Papers of the Continental Congress
Jos. Martin to T. Jefferson Re: Report of the Officers of the Washington District, NC June 3, 1788
National Archives & Records Administration
M247-164 i150 v2 pg 435
Report of the Officers of the District Touching the Distressed Situation of the Frontier June 3, 1788
June 3d 1788
Whereas Brigadier General Martin has called upon the officers of this district for advice and council in the present distressed situation of the frontier, and whereas it appears by undoubted proofs that the Cherokee Indians of Chickemauga [sic] Town have attacked a boat containing about forty white people who were attempting to remove themselves to Cumberland in this State, and have killed them all except three which have been acknowledged by the [Fassel?] the Cherokee's king who says those Indians have joined the Creeks for war against us and that it it [sic] what the White people will to cut them off.

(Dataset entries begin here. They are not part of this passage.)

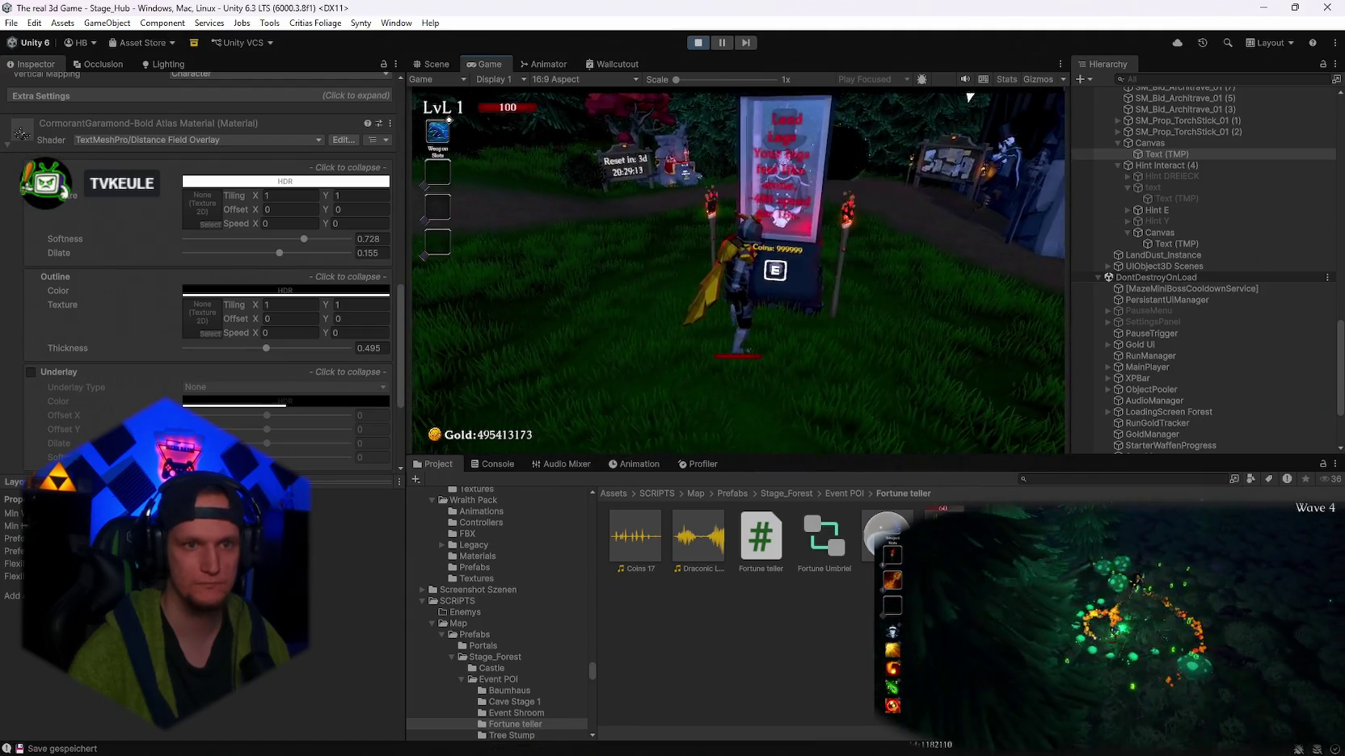
# - Walk up to the fortune machine, draw three fortunes, then pause and maximise the Game view
pyautogui.press('a')
pyautogui.press('w')
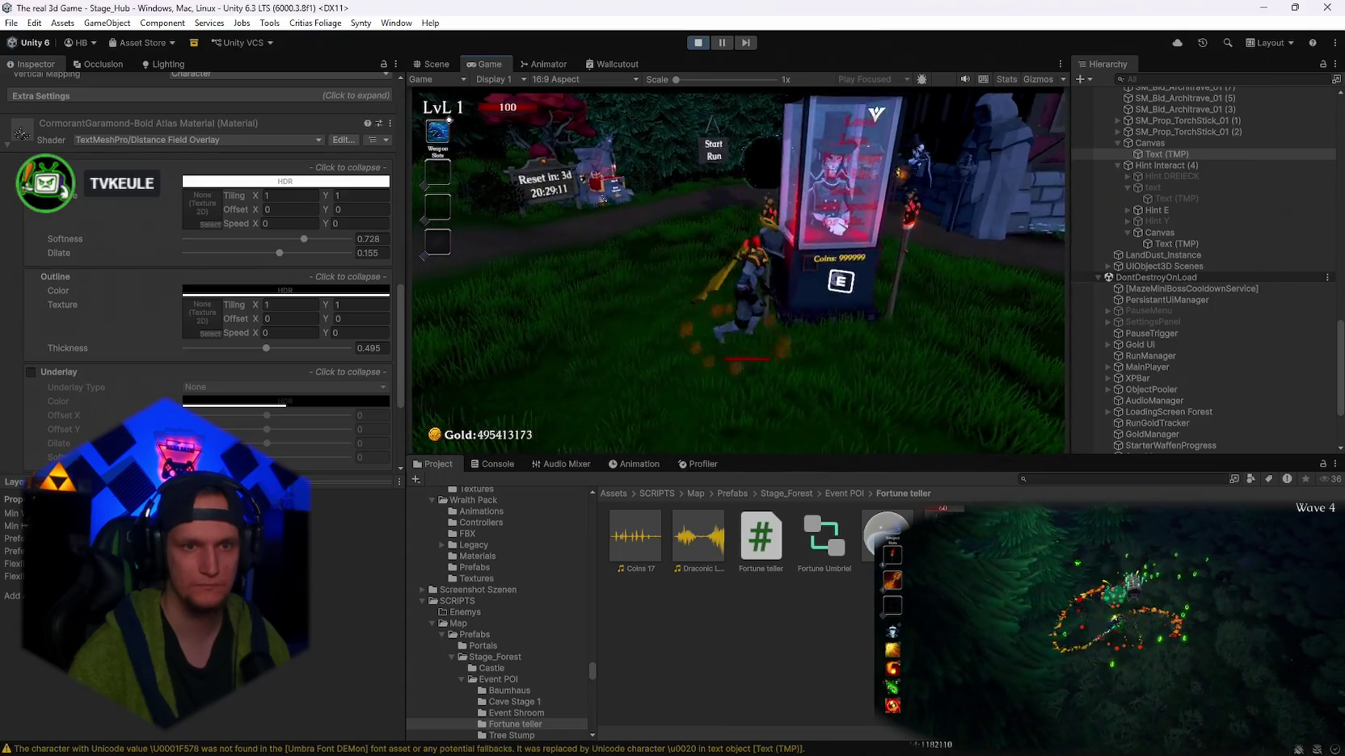
pyautogui.press('e')
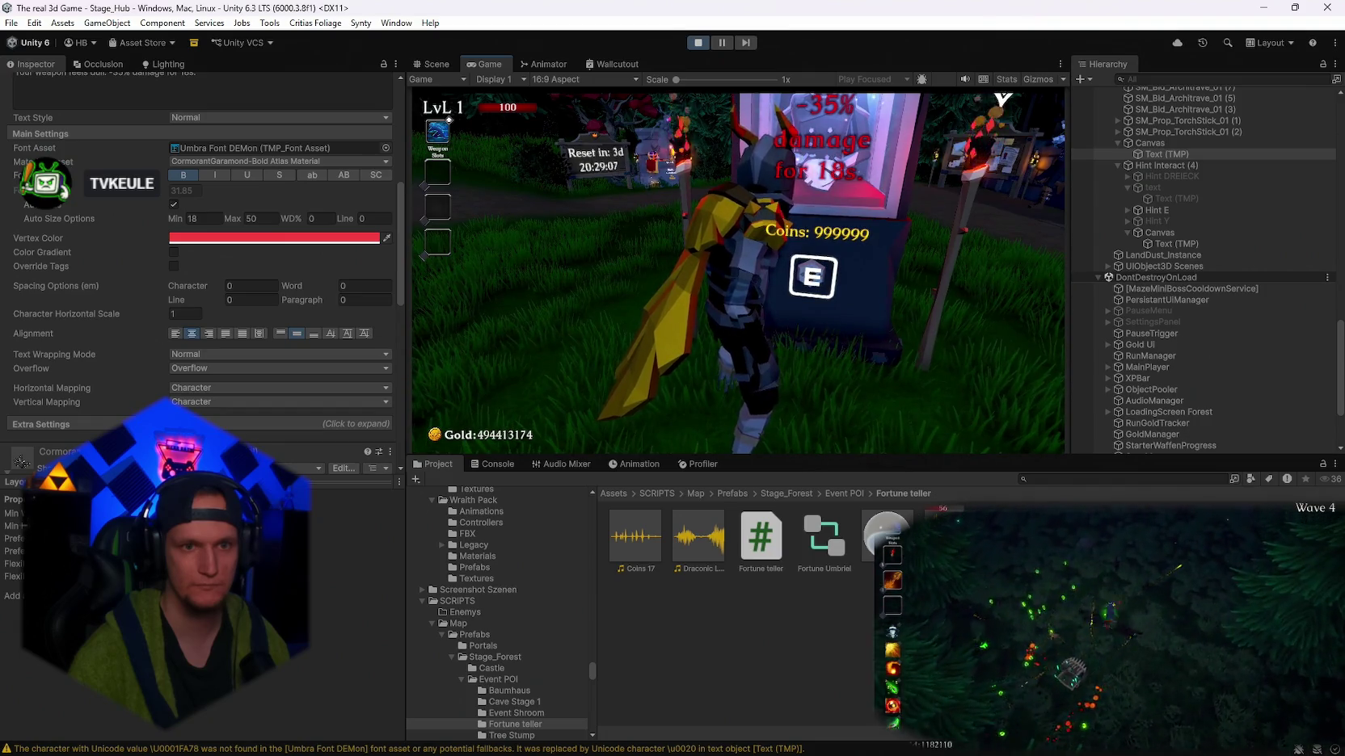
pyautogui.press('e')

And whereas following persons have been killed on Clinch Grassy Valley, and other places in this district-to wit-Wm. Inglish, Betsey Patterson-one Hines-Archibald Sharp and James Franklin, a wife of John Kirk and six Children, a wife of James McCarter-Prisoners, William Inglish's wife and four children-Wounded, John Tye, Simon Hinds and one Sharp-About one hundred and fifty horses stolen and carried away-all which murders and outrages appeared to have been done and conducted by the Cherokees accompanied by some of the Creeks all which have been done since the first of March last except Inglish's family, and the Cherokees in every instance have been pilots.
It also appears to us that the frontier inhabitants living in lands purchased by government and settled under authority of the same have either been drove off their lands or compelled in forts for seventy miles and whereas it appears to us that outrages are still continued and great part of the Inhabitants are in danger of being drove off their lands unless a force be immediately raised to repel the Indians-We therefore are of opinion that it is proper and necessary and do advise General Martin to give immediate orders to embody and call into service a sufficient number of militia to march to the Chickemauga Town, not less than five hundred march, and not more than eight hundred allotted as follows-
Green County 400-Hawkins 100-Sullivan 100-Washington 200. We also recommend to General Martin to show Civility and favor to all Indians on this side and at high Wassy [sic] as they have on several occaisons [sic] shown as friends by disposition by sending intelligence to us of parties of indians who were out to commit hostilities-
(Signed) Thomas Huchings [P.?] Co.
You observe by the Council of officers and Colonel Kennedy's letter, that an expedition is in fact against that part of the Cherokees called Chickemauga, tho' nothing intended against the old towns, as they have shewn a friendly disposition ever since the treaty concluded at Keworuee with the Continental Commissioners and to my knowledge did actually turn several parties of Creeks back who had set out for war against the citizens of this state.
Notwithstanding, Mr. Sevier has taken the liberty of driving them out of their towns, and as I am this moment informed, has killed about thirty chiefly women and children, exclusive of the three chiefs mentioned in that letter of the 10th instant, you shall shortly have the particulars-
Your most obedt. Servt.
P.S. Means have been found to procrastinate the expedition until the latter [week?] of next [month?] with expectation of Congress will interpose.